- REQUESTS
a - In the heat exchange ventilation text, what document is cited as Patent Literature 1?
b - Name every component that the "Solution to Problem" section of the heat exchange ventilation text lists for the apparatus.
c - Write the next part of the heat exchange ventilation text, picking up after its final sentence.

The present invention relates to a heat exchange ventilation apparatus that performs ventilation based on air supply and exhaust while performing heat exchange between supply and exhaust flows.

BACKGROUND

A heat exchange ventilation apparatus has a built-in heat exchanger that performs heat exchange from air to air, and performs ventilation by simultaneous air supply and exhaust while performing heat exchange. The heat exchange ventilation apparatus includes an air supply path for introducing outdoor air into a room and an air exhaust path for discharging indoor air to the outside of the room.
The heat exchanger is used together with a pair of filters disposed on upstream sides of the air supply path and the exhaust path. The heat exchanger is relatively frequently attached to and detached from a casing of the heat exchange ventilation apparatus for maintenance of the filters. The heat exchanger is configured to be moved on rails extended along the heat exchanger to be able to be easily attached and detached.
Patent Literature 1 discloses a heat exchange ventilation apparatus in which, in attachment and detachment of a heat exchanger, the heat exchanger can be fit in, attached, and retained along rails for heat exchanger attachment and detachment and the heat exchanger can be pulled out and removed along the rails.

CITATION LIST

Patent Literature

Patent Literature 1: Japanese Patent Application Laid-Open No. H10-300158

SUMMARY

Technical Problem

However, in the invention disclosed in Patent Literature 1 listed above, a gap is necessary between a frame of the heat exchanger and a rail to easily pull out and insert the heat exchanger, thereby causing air leak between air supply and exhaust flows. On the other hand, when the frame of the heat exchanger and the rail are closely attached to suppress the leak, it becomes difficult to pull out and insert the heat exchanger. That is, in the invention disclosed in Patent Literature 1, the easiness of the attachment and detachment of the heat exchanger and the suppression of the air leak between the air supply and exhaust flows have a tradeoff relation therebetween.
The present invention has been devised in view of the above circumstances, and an object of the invention is to provide a heat exchange ventilation apparatus that achieves both of easiness of attachment and detachment of a heat exchanger and suppression of an air leak between air supply and exhaust flows.

Solution to Problem

In order to solve the above-mentioned problems and achieve the object, the present invention provides a heat exchange ventilation apparatus comprising: a box body forming a main body outer shell, inside which an air supply path and an exhaust path are formed; an air-supply blower unit to generate an air supply flow in the air supply path; an exhaust blower unit to generate an exhaust flow in the exhaust path; a detachable heat exchanger to perform heat exchange between the air supply flow and the exhaust flow; a supporting member provided inside the box body to support the heat exchanger; and an elastic seal material provided between the supporting member and the box body, wherein the supporting member is set to be movable in a direction in which the supporting member compresses the seal material.

- COLLECTED MATERIAL
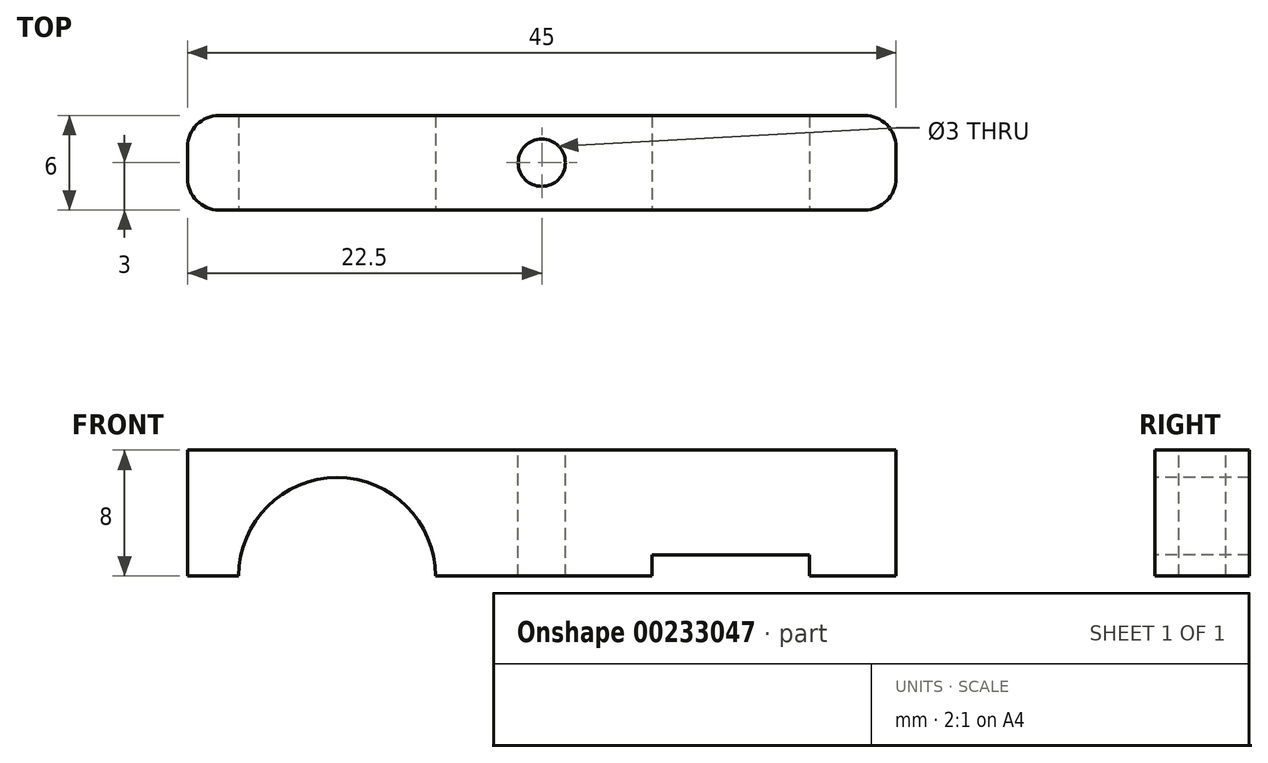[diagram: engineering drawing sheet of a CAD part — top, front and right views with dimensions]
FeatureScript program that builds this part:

- WRITTEN RESPONSES
a - Japanese Patent Application Laid-Open No. H10-300158

b -
- a box body forming a main body outer shell
- an air-supply blower unit
- an exhaust blower unit
- a detachable heat exchanger
- a supporting member
- an elastic seal material

c -
Advantageous Effects of Invention

The heat exchange ventilation apparatus according to the present invention has an advantageous effect that it is possible to achieve both of easiness of attachment and detachment of the heat exchanger and suppression of an air leak between the air supply and exhaust flows.

BRIEF DESCRIPTION OF DRAWINGS

FIG. 1 is an external perspective view of a heat exchange ventilation apparatus according to a first embodiment of the present invention.

FIG. 2 is a side view of the heat exchange ventilation apparatus according to the first embodiment.

FIG. 3 is a perspective view of a heat exchanger of the heat exchange ventilation apparatus according to the first embodiment.

FIG. 4 is a view showing a state before setting of the heat exchanger of the heat exchange ventilation apparatus according to the first embodiment.

FIG. 5 is a schematic diagram of a heat exchanger rail of the heat exchange ventilation apparatus according to the first embodiment.

FIG. 6 is a side view of the heat exchanger rail of the heat exchange ventilation apparatus according to the first embodiment.

FIG. 7 is a perspective view of the heat exchanger rail of the heat exchange ventilation apparatus according to the first embodiment.

FIG. 8 is a view showing a state of the heat exchanger is of the heat exchange ventilation apparatus according to the first embodiment attached.

FIG. 9 is a front view of an engaging part between the heat exchanger and a casing bottom surface of the heat exchange ventilation apparatus according to the first embodiment.

FIG. 10 is a perspective view of an engaging part beteween the heat exchanger and the casing bottom surface of the heat exchange ventilation apparatus according to the first embodiment.

DESCRIPTION OF EMBODIMENT

A heat exchange ventilation apparatus according to an embodiment of the present invention is described in detail below with reference to the drawings. Note that the present invention is not necessarily limited by the embodiment.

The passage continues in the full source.